- What you should do:
Look below for the line containing "ring tip: (139, 109)"; from there through the line containing "index dip: (534, 324)", both lines included, please set down each line exactly and nothing else.

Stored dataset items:
■ ■ ■ ■

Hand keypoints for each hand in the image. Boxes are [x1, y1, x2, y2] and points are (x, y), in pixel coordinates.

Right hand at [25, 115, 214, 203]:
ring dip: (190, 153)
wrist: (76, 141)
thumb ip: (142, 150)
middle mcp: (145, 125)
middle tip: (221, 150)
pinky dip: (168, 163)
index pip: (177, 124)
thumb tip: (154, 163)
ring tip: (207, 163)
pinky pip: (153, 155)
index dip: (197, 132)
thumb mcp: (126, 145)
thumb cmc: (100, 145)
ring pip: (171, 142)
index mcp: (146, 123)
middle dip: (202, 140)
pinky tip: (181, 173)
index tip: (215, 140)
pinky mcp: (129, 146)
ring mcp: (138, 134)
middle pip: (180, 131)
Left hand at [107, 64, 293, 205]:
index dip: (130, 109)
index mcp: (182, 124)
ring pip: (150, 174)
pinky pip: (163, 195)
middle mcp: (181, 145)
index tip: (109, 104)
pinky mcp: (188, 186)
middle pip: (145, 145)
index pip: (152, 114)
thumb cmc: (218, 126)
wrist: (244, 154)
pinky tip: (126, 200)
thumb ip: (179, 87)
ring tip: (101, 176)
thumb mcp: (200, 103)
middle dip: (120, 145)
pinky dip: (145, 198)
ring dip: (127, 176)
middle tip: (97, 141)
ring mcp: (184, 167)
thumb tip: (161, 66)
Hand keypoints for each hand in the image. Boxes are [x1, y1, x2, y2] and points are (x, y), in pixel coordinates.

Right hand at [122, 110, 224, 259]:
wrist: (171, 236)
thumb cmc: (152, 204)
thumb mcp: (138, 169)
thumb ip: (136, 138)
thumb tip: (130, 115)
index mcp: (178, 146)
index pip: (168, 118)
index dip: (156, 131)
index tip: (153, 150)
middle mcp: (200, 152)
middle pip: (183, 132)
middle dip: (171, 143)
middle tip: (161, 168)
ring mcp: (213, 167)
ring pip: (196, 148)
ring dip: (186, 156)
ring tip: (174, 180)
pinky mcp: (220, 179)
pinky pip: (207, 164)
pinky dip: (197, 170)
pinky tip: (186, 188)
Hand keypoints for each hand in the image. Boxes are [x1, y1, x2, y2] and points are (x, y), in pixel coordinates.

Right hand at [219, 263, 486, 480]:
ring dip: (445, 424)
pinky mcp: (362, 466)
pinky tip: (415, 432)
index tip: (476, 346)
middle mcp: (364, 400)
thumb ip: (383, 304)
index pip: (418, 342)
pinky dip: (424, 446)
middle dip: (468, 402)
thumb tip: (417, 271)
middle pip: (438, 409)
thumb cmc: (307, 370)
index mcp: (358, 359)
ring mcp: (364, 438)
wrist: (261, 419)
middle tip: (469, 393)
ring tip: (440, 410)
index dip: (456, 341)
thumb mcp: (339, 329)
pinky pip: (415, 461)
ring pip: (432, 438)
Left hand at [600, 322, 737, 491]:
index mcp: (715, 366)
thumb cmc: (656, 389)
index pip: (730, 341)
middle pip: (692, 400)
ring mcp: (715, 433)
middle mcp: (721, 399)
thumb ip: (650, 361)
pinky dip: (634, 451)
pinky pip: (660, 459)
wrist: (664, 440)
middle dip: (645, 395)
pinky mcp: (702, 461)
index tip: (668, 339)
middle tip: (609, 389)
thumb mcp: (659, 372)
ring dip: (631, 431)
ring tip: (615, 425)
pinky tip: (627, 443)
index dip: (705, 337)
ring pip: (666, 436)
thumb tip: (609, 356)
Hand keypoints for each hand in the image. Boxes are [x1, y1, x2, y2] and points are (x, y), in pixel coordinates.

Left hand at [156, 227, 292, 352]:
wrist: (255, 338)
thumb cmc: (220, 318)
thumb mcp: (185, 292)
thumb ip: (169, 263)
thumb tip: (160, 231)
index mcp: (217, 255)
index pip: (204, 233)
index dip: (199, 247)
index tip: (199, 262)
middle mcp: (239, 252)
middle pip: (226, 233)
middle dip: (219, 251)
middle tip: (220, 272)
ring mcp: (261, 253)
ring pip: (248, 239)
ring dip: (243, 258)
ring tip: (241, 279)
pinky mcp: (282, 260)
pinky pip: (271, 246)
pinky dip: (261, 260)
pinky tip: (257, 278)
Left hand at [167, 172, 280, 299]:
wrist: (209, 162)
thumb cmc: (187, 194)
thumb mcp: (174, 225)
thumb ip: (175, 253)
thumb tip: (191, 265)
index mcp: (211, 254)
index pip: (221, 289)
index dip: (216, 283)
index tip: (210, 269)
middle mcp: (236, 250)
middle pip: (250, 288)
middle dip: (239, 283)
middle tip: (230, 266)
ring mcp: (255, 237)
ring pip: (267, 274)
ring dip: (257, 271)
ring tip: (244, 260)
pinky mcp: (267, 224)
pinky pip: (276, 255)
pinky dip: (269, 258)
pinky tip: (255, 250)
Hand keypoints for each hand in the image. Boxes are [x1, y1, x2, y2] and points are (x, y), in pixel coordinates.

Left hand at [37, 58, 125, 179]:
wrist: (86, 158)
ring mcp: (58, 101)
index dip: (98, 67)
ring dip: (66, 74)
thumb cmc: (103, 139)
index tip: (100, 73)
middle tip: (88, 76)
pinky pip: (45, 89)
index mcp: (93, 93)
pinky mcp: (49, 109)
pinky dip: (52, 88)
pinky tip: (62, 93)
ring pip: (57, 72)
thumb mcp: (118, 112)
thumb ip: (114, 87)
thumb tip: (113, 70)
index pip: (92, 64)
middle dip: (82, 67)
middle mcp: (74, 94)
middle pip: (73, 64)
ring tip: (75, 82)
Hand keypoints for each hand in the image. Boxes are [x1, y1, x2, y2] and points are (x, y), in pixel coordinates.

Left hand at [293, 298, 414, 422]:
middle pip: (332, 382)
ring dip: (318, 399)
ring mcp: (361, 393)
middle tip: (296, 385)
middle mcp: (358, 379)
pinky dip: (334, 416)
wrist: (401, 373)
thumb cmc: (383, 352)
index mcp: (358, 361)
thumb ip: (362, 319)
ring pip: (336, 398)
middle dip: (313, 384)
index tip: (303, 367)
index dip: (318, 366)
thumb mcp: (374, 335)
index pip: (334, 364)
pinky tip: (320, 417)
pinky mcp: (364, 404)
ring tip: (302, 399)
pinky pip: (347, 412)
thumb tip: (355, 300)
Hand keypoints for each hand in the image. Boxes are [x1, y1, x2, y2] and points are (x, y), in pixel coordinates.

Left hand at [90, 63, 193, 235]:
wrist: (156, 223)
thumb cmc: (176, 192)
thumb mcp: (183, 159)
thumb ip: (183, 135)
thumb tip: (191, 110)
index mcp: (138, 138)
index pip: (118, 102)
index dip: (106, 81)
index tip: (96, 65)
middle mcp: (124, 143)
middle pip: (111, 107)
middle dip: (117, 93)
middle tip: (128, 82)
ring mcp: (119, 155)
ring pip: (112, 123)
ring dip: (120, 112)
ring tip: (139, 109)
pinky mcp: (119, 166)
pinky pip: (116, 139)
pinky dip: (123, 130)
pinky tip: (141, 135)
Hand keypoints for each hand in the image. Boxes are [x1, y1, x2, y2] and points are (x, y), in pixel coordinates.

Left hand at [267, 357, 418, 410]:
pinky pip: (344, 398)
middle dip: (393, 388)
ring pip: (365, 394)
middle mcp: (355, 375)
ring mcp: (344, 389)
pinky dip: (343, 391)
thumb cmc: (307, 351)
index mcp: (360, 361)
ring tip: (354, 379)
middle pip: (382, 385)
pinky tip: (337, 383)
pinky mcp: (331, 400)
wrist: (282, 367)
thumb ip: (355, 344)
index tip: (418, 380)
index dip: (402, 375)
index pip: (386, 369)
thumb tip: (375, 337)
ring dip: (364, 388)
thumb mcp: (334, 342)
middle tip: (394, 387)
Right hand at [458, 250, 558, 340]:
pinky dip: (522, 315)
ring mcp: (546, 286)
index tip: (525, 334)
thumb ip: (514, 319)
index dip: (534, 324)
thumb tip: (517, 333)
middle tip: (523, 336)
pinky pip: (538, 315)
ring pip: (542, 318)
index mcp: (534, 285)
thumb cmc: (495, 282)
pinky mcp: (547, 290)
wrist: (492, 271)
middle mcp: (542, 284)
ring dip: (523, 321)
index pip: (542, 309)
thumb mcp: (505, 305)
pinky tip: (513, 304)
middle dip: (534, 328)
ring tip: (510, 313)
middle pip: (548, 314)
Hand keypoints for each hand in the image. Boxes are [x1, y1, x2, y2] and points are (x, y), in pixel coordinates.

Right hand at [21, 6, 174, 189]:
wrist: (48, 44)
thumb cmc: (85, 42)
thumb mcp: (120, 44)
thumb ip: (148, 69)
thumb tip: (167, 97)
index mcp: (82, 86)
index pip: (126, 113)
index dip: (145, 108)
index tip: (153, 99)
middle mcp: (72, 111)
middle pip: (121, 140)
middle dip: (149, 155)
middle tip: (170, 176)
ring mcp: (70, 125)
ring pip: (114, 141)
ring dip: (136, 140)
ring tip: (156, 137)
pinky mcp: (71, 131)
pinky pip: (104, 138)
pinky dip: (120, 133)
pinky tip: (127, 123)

■ ■ ■ ■

- Written answer:
ring tip: (139, 109)
pinky mcp: (119, 166)
pinky pip: (116, 139)
pinky dip: (123, 130)
pinky tip: (141, 135)
Hand keypoints for each hand in the image. Boxes are [x1, y1, x2, y2] and points are (x, y), in pixel coordinates.

Left hand at [267, 357, 418, 410]:
pinky pip: (344, 398)
middle dip: (393, 388)
ring pip: (365, 394)
middle mcp: (355, 375)
ring mcp: (344, 389)
pinky dip: (343, 391)
thumb cmc: (307, 351)
index mcp: (360, 361)
ring tip: (354, 379)
middle pip: (382, 385)
pinky tip: (337, 383)
pinky mcp: (331, 400)
wrist: (282, 367)
thumb ip: (355, 344)
index tip: (418, 380)
index dip: (402, 375)
index pip: (386, 369)
thumb tip: (375, 337)
ring dip: (364, 388)
thumb mcp: (334, 342)
middle tip: (394, 387)
Right hand at [458, 250, 558, 340]:
pinky dip: (522, 315)
ring mcp: (546, 286)
index tip: (525, 334)
thumb ip: (514, 319)
index dip: (534, 324)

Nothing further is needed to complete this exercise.